Years ago, since the early 2000s, institutional investors (such as big super funds) started to integrate ESG principles into all their investment strategies and procedures. Wholesale investors (financial planners and their dealer groups and platforms) struggled to follow suit, except through their big balanced fund managers who were able to emulate the super funds. And, for the third, retail segment, (direct investor) market, it is still pretty much up to the individual to develop a cake-mix of investments which includes ESG principles.

  • What is helping the retail and wholesale investors now is the proliferation of smart-beta and other specialist ETFs which may, or may not, incorporate ESG to a greater, or lesser, extent.

    Against that background, BetaShares, the largest ETF provider in Australia by number of ETF options in this market (and third-largest in Australia by total assets), held a media briefing including two of its supporters: Morgan Stanley and Future Super in Sydney last week.

    Alex Vynokur, BetaShares chief executive, said: “We’ve seen a notable rise in demand for responsible investments across all segments of the market, including institutional investors, advisers and individual investors.

    “It appears the millennial segment of clients may be the most natural fit for ethical products, with a particularly high level of interest emanating from younger investors. In saying that, demand is strong across the board, and we additionally see a number of investors from earlier generations seeking to invest according to a set of responsible investment principles.”

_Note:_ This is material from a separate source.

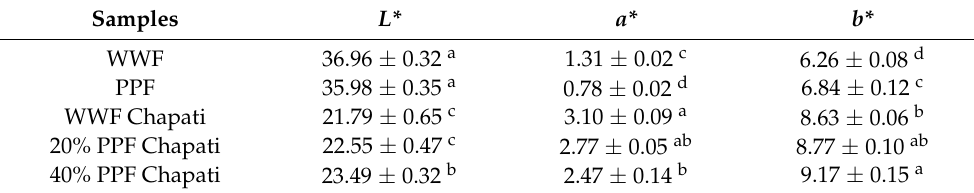
Table 2. Color profiles of pigeon pea flour (PPF), whole wheat flour (WWF), and the chapatis. Samples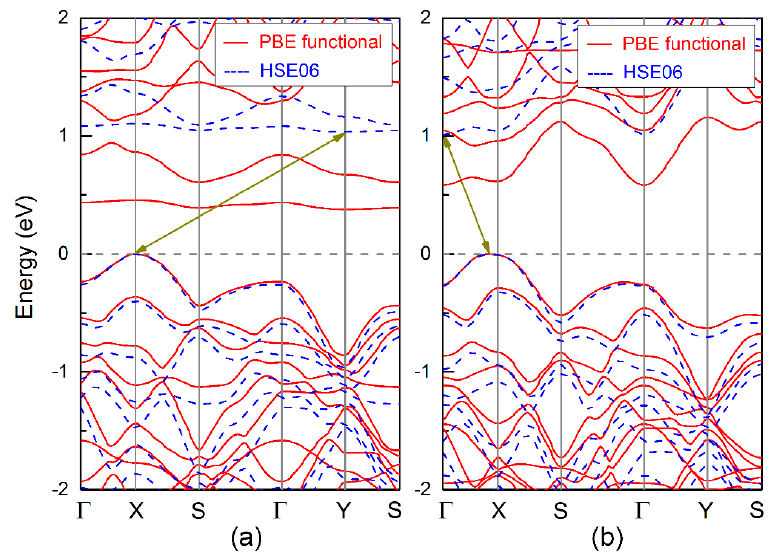
Figure 6. Electronic band structure for the defective boron-phosphide monolayers: ( a ) D_v and ( b ) SW defects.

    According to the latest data from the Responsible Investment Association Australasia, as of December 2016, ethical funds in Australia managed $69.9 billion. The association’s figures also indicate that ethical funds’ AUM grew by 26 per cent annually over the 10 years to end 2016, which compares to 9 per cent annual growth recorded by the broader Australian funds management industry.

    But these figures are rubbery. They have no regard for the integrated and overlay-mandated ESG strategies of big funds, which make up more than one-third of the Australian super industry. They represent only the more-easily defined “ethical”, “responsible” or “ESG” options among for-profit and not-for-profit funds and fund managers.

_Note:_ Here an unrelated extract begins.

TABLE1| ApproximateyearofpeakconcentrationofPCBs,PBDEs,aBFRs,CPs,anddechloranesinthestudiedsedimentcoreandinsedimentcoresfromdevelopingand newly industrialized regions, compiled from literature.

    As an aside, “ethical” fund managers do not always rate well with the international ratings firms which have grown up to add some further sophistication to the investment process or style. For instance, many sign up to the international UNPRI principles but, according to consulting firms such as Mercer, which probably leads the way globally in this regard, they pay lip service to integrating ESG across their processes.

    And there-in lies the rub. There remains a host of definitional issues for the funds management industry to come to terms with – both at the top-down level of comparing “ethical” with “responsible” and the more broadly acceptable institutional focus of “ESG” – and the issues surrounding what constitutes a “good”, “clean” or “well-governed” company.

    Vynokur said that as responsible investing became more mainstream, the specific methodologies used by investment strategies were increasingly important in investors’ decision-making processes. In the broadest sense, he said, “ethical and sustainable” investments were labels used by asset managers to identify that the constituents of a portfolio had been selected for reasons other than those that were solely economic. However, as the industry had grown, investors were now faced with products using a wide range of methodologies to select their holdings. “Before we launched our latest ethical ETF, the Australian Sustainability Leaders ETF (ASX code: FAIR), we took into consideration the current concerns of responsible investors”, he said.

    “It was critical for us to develop something with broad eligibility criteria. For example, while environment concerns remain core to the screens we use, we added a substantial number of other filtering criteria to FAIR, including the need for gender diversity at a board level and ensuring that businesses were not involved in activities like gambling, payday lending, or selling tobacco, to name a few.”